SindriAndBale said: Both. Rad-X and Rad-Away. They're both quite necessary. Like when I went into The Glow and forgot to bring Rad-X, but had Rad-Away. >_>
...or when you have both, but are too busy playing chess with ZAX to take another dose, and notice that only when ZAX refuses to communicate with you anymore because your IN dropped to 1 and you have pretty much turned into a pile of glowing jelly?
[Conscript] said: ...or when you have both, but are too busy playing chess with ZAX to take another dose, and notice that only when ZAX refuses to communicate with you anymore because your IN dropped to 1 and you have pretty much turned into a pile of glowing jelly?

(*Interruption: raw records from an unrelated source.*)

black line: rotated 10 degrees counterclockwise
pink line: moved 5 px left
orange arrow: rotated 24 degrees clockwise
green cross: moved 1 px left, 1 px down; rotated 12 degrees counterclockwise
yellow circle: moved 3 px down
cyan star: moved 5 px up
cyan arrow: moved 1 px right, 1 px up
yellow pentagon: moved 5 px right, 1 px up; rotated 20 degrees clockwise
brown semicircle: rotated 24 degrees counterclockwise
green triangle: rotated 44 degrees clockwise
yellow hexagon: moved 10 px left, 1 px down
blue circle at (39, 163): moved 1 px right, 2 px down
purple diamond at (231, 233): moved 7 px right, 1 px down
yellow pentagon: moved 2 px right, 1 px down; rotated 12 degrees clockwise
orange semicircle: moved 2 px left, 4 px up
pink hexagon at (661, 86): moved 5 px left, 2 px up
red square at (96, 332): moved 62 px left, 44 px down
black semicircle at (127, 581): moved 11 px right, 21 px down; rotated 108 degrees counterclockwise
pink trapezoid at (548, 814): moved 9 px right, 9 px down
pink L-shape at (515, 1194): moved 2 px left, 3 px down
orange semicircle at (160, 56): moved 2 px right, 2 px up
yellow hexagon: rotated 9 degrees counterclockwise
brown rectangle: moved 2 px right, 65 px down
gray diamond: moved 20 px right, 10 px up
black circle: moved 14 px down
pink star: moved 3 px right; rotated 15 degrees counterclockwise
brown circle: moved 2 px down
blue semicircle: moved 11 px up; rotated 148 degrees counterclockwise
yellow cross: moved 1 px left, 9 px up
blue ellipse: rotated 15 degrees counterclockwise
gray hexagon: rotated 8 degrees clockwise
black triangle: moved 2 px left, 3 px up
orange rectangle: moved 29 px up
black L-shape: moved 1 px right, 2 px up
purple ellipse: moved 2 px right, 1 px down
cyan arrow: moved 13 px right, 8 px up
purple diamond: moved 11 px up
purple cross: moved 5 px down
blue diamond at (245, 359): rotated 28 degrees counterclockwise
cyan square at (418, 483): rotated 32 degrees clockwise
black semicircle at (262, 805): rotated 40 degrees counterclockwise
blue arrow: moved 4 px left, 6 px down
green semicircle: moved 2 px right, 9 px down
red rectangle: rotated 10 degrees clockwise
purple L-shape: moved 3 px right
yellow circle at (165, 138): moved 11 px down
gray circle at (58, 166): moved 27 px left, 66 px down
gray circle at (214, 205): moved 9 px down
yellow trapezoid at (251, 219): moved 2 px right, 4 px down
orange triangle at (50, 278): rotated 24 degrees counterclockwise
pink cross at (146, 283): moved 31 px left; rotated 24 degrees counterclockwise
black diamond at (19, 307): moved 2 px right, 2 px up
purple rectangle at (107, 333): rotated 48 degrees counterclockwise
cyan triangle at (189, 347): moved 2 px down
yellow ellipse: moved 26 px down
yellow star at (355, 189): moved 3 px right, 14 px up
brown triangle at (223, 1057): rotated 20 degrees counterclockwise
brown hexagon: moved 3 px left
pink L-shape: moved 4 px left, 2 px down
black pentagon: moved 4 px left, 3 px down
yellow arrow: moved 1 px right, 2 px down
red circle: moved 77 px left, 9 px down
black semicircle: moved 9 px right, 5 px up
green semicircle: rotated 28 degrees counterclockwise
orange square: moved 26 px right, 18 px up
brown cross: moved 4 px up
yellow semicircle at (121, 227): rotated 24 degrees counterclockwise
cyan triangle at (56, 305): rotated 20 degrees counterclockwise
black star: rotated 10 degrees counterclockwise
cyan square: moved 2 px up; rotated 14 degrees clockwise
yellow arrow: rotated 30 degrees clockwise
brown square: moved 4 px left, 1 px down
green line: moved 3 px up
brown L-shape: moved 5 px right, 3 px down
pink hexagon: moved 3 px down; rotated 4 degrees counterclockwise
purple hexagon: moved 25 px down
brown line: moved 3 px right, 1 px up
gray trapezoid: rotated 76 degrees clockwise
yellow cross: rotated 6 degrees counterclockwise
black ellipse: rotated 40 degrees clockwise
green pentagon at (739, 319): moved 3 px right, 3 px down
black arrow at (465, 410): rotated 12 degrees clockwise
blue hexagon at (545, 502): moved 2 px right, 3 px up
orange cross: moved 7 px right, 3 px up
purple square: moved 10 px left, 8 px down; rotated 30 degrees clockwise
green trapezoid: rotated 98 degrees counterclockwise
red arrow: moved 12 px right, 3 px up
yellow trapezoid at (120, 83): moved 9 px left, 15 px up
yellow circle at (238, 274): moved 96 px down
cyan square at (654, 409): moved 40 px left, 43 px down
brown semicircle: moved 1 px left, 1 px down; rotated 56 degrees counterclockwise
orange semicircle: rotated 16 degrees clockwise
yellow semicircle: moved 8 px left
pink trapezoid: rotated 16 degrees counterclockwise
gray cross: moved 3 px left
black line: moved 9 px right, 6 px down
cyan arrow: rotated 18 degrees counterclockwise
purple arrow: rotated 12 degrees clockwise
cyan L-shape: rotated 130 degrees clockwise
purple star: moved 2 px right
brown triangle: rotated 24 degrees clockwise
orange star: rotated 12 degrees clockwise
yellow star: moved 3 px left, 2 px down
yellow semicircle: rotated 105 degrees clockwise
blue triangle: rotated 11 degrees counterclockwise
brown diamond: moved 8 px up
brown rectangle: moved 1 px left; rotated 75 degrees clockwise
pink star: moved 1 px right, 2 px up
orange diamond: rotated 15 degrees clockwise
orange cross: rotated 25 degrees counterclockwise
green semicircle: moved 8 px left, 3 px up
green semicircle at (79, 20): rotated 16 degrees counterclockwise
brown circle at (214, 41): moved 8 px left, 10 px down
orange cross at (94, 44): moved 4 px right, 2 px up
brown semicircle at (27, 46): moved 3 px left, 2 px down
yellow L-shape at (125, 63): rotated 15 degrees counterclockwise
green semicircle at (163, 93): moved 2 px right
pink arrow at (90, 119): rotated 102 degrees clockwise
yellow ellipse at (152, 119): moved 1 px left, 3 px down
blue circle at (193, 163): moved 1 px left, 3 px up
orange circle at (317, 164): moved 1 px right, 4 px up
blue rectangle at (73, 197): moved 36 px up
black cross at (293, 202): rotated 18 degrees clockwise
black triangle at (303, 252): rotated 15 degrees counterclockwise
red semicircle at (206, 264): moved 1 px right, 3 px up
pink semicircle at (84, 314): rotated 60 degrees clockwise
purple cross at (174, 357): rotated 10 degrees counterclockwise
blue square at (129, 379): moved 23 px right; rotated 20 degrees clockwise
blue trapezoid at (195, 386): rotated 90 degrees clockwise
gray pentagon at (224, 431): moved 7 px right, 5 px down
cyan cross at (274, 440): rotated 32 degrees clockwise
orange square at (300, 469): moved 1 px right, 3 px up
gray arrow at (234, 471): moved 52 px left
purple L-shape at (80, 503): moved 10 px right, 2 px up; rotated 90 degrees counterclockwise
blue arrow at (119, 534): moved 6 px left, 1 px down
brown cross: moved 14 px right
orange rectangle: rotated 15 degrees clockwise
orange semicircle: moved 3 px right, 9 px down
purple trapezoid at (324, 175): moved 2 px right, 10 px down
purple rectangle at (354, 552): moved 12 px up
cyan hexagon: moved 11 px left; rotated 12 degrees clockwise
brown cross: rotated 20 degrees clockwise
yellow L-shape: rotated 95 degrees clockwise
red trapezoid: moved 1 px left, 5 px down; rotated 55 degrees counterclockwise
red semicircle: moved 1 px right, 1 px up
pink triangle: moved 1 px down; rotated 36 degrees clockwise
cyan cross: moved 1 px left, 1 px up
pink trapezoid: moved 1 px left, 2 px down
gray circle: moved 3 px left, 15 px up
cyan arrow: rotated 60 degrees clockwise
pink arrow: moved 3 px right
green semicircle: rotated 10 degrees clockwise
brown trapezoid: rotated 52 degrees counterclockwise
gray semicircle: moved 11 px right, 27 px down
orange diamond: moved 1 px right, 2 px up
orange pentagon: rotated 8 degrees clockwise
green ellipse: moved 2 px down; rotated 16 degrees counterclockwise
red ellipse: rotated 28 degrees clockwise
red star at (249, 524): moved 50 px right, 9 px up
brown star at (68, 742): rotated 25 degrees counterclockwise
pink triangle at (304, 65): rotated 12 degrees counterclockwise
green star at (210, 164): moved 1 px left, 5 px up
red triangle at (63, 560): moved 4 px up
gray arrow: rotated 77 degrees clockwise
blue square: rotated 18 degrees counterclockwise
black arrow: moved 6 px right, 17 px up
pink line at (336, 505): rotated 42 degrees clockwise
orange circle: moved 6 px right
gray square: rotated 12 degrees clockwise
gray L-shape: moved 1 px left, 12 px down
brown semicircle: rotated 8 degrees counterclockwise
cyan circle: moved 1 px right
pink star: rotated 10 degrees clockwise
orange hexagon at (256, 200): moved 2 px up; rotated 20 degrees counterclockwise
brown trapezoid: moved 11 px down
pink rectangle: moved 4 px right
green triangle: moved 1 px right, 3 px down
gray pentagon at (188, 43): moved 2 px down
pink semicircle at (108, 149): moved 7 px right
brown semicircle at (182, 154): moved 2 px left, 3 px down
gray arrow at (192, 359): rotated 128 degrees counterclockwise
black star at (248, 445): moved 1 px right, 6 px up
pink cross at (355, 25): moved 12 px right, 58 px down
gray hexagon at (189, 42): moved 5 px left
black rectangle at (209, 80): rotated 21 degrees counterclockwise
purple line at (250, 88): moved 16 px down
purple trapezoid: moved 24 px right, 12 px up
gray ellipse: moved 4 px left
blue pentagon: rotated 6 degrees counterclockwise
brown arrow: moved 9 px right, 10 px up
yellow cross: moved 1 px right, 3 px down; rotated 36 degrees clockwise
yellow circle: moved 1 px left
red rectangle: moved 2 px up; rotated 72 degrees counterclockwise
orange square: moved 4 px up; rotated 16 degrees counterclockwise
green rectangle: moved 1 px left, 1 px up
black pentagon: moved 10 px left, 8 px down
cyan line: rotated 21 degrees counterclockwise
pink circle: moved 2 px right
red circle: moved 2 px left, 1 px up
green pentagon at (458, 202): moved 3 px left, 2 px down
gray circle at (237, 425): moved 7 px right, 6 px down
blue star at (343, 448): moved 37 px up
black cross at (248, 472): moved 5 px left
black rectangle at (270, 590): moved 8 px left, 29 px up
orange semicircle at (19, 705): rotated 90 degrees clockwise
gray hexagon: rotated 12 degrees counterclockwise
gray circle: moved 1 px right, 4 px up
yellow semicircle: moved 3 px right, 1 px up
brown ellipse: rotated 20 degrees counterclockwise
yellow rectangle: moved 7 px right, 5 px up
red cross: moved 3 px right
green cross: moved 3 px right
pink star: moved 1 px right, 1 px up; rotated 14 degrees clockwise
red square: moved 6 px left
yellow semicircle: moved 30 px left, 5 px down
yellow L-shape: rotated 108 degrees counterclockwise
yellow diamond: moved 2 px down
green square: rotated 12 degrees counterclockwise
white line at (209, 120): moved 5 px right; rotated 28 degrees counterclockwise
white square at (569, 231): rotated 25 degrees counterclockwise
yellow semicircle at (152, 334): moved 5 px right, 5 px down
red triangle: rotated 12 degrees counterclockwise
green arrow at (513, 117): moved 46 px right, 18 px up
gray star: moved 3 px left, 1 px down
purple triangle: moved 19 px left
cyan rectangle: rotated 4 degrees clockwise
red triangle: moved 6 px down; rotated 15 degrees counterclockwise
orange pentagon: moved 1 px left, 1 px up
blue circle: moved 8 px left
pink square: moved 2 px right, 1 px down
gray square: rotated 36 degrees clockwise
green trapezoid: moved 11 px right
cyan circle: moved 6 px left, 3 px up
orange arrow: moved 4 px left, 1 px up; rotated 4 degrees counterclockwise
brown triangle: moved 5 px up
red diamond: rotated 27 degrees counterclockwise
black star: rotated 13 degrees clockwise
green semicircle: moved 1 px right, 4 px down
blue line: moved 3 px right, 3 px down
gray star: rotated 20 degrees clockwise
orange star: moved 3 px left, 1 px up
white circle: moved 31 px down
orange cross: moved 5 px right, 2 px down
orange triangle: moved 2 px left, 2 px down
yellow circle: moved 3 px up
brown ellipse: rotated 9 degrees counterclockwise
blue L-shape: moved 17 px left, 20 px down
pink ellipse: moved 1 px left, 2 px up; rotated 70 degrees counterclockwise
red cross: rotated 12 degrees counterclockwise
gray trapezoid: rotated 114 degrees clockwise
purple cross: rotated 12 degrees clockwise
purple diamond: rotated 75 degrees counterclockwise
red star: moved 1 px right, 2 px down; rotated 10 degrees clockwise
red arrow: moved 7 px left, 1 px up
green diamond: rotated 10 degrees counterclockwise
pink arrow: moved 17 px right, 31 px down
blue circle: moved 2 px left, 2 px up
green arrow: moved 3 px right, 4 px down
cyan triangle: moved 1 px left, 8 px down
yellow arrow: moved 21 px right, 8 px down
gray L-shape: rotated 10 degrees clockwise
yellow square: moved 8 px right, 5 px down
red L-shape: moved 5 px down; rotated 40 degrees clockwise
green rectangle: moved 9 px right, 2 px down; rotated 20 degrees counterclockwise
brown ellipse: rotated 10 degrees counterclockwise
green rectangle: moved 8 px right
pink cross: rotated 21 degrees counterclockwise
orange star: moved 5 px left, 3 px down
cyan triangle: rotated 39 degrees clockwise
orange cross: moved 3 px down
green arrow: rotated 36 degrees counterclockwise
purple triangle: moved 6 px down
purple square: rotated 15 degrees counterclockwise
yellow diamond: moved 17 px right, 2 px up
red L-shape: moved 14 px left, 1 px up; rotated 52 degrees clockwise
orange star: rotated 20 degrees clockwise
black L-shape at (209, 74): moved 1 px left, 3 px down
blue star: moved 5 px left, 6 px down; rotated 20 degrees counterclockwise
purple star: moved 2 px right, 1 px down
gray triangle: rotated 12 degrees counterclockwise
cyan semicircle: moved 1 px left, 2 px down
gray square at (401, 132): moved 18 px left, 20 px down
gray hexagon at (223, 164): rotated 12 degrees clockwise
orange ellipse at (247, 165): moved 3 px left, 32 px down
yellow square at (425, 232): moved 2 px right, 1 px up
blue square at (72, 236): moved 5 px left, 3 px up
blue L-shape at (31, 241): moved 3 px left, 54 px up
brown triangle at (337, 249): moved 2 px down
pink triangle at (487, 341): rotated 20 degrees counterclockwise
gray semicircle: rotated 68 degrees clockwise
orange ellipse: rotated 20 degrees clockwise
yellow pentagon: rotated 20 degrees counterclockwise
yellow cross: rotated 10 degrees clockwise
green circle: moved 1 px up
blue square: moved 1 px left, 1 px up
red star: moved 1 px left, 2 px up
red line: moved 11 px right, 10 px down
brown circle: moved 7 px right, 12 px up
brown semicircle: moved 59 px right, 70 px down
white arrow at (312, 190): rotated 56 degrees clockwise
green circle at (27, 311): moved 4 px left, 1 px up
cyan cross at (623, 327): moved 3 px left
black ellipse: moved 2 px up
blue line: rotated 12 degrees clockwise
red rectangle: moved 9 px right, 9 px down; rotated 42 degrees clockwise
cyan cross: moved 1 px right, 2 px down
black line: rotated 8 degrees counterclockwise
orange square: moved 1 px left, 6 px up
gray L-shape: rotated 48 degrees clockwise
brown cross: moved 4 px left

And lets not forget going to the front entrance of Vault 87 because you didn't know it instant-killed you with radiation.
[Conscript] said: Fallout 3, huh? Sorry, definitely not my cup of tea.
Was just an example. Seriuosly, there aren't too many insanely irradiated areas in the Fallout games other than The Glow, Vault 87, and the crashed jet in D.C. that I can think of.
Fresco said: Nuclear fusion is the opposite to an A-Bomb. A-Bomb is splitting an atom, and nuclear fusion is fusing two atoms together to make a new one.
The majority of nuclear weaponry in service uses the Teller-Ulam construction, which utilizes both fission and fusion. And unlike a regular fissile bomb, with this one you can theoretically escalate the yield ad infinitum.